Unspoken

Kasey



They're more alike than they realize. Between him being "So exactly like [Leo]" and her being more like her father than her father sees...Leo and Jed always say she's Jenny's daughter, but I'll be damned if she doesn't get so much like her father sometimes...

Her mother never would've scheduled an appointment to argue. Jenny didn't argue, she got pissed off and dismissed it until she couldn't any more at which point she ran from whatever it was.

Like her marriage.

But Mallory...that girl's a fighter. You knock her down, she gets right up off the mat and comes up swinging, by God.

Meanwhile, Sam's...he doesn't yell like Leo, but the mentality, the idea of giving up everything to a common political goal, to a reelection, to an office, to a worship-worthy man...that's identical.

And they both have things they don't talk about.

Like ex-spouses.

From what I hear, Lisa was a brilliant and conniving woman, as cut-throat from her Wall Street Office as she was in the way of getting what she wanted from Sam. He was just madly in love with her and naïve enough to never guess she wasn't as in love with him.

Poor Sam never even suspected she would ditch him two months into the marriage so she could get half of everything he owned.

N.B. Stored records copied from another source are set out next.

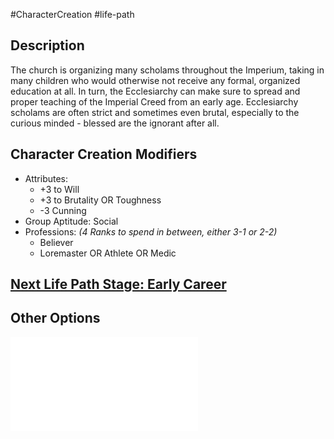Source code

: #CharacterCreation #life-path 
## Description
The church is organizing many scholams throughout the Imperium, taking in many children who would otherwise not receive any formal, organized education at all.
In turn, the Ecclesiarchy can make sure to spread and proper teaching of the Imperial Creed from an early age.
Ecclesiarchy scholams are often strict and sometimes even brutal, especially to the curious minded - blessed are the ignorant after all.

## Character Creation Modifiers
- Attributes:
	- +3 to Will
	- +3 to Brutality OR Toughness 
	- -3 Cunning
- Group Aptitude: Social
- Professions: _(4 Ranks to spend in between, either 3-1 or 2-2)_
	- Believer
	- Loremaster OR Athlete OR Medic

## [Next Life Path Stage: Early Career](</LifePath/EarlyCareer/Early Career.md>)

## Other Options
![](</LifePath/Education/List of Educations.md>)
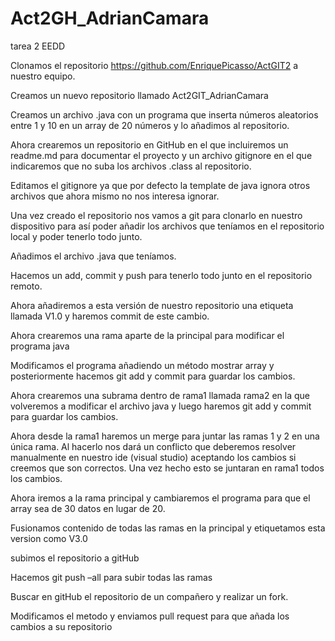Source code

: # Act2GH_AdrianCamara
tarea 2 EEDD

 Clonamos el repositorio https://github.com/EnriquePicasso/ActGIT2 a nuestro equipo.
 
 Creamos un nuevo repositorio llamado Act2GIT_AdrianCamara
 
 Creamos un archivo .java con un programa que inserta números aleatorios entre 1 y 10 en un array de 20 números y lo añadimos al repositorio.
 
 Ahora crearemos un repositorio en GitHub en el que incluiremos un readme.md para documentar el proyecto y un archivo gitignore en el que indicaremos que no suba los archivos .class al repositorio.
 
 Editamos el gitignore ya que por defecto la template de java ignora otros archivos que ahora mismo no nos interesa ignorar.
 
 Una vez creado el repositorio nos vamos a git para clonarlo en nuestro dispositivo para así poder añadir los archivos que teníamos en el repositorio local y poder tenerlo todo junto.
 
 Añadimos el archivo .java que teníamos.
 
 Hacemos un add, commit y push para tenerlo todo junto en el repositorio remoto.
 
 Ahora añadiremos a esta versión de nuestro repositorio una etiqueta llamada V1.0 y haremos commit de este cambio.
 
 Ahora crearemos una rama aparte de la principal para modificar el programa java
 
 Modificamos el programa añadiendo un método mostrar array y posteriormente hacemos git add y commit para guardar los cambios.
 
 Ahora crearemos una subrama dentro de rama1 llamada rama2 en la que volveremos a modificar el archivo java y luego haremos git add y commit para guardar los cambios.
 
 Ahora desde la rama1 haremos un merge para juntar las ramas 1 y 2 en una única rama. Al hacerlo nos dará un conflicto que deberemos resolver manualmente en nuestro ide (visual studio) aceptando los cambios si creemos que son correctos. Una vez hecho esto se juntaran en rama1 todos los cambios.
 
 Ahora iremos a la rama principal y cambiaremos el programa para que el array sea de 30 datos en lugar de 20.
 
 Fusionamos contenido de todas las ramas en la principal y etiquetamos esta version como V3.0
 
 subimos el repositorio a gitHub
 
 Hacemos git push –all para subir todas las ramas
 
 Buscar en gitHub el repositorio de un compañero y realizar un fork.
 
 Modificamos el metodo y enviamos pull request para que añada los cambios a su repositorio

Mallory knew what she was getting into when she married Tom, she figured it was exactly like the relationship she was used to from her father - wait, that sounds wrong. Tom drank as much as her father, let's put it that way. She figured if she could live for 22 years with her father the drunk, it would be no different with her husband the drunk.

As much as I love Mallory, like one of my own girls, I've gotta say that was quite possibly the stupidest move I've ever seen on her part.

At least she wised up before it got too bad. Before we had to go visit her in the morgue instead of just the hospital.

See, the one thing she HADN'T counted on was that, while her father got all mellowed out by his scotch, not everyone has the same reaction to alcohol. Some people get horribly violent and scream at and beat and batter the hell out of whoever's around.

And there are other things they don't talk about.

Fathers who were never around - though one cheated on the mother for the majority of the lifetime and the other never so much as looked at another woman.

Apprehension toward marriage at all, even though only 1 in 2 marriages end in divorce, and since both of them have parents who are recently divorced, and they themselves are divorced, the odds are DAMN good that each of them will not end up divorced, especially not if they're married to each other.

Somehow that makes sense if you do the math.

And she doesn't talk about addiction and press and he doesn't talk about how damn hard he worked to save her father from the press because he thinks it's all in a days work and doesn't deserve special praise. He doesn't mention HIS lapse of judgment that landed him on the front page of many newspapers and in the doghouse with her.

They don't mention that he should have called her, nor do they mention that she could have called him but didn't, as it's the 21st century and all and it's not always the guy who has to call the girl anymore, even though he feels like he should because he's so full of chivalry, though not sexism. There's a big difference.

Neither one of them mentions Rosslyn because neither one of them likes to think about Josh, best friend and almost-big-brother, almost dying. They don't mention the long hours of the job or the fact that it led to her parents splitting up because deep down they both know it wasn't just the job, only he doesn't know why he knows it and she knows but doesn't want to say it.

It's always easier when one has something to blame.

Maybe they should mention those things. At least to someone - preferably each other. It could help.

Because both of them listen well and would understand.

And it would bring them closer together.

Why aren't they closer together? Well, I'm not sure - that's another thing they won't talk about.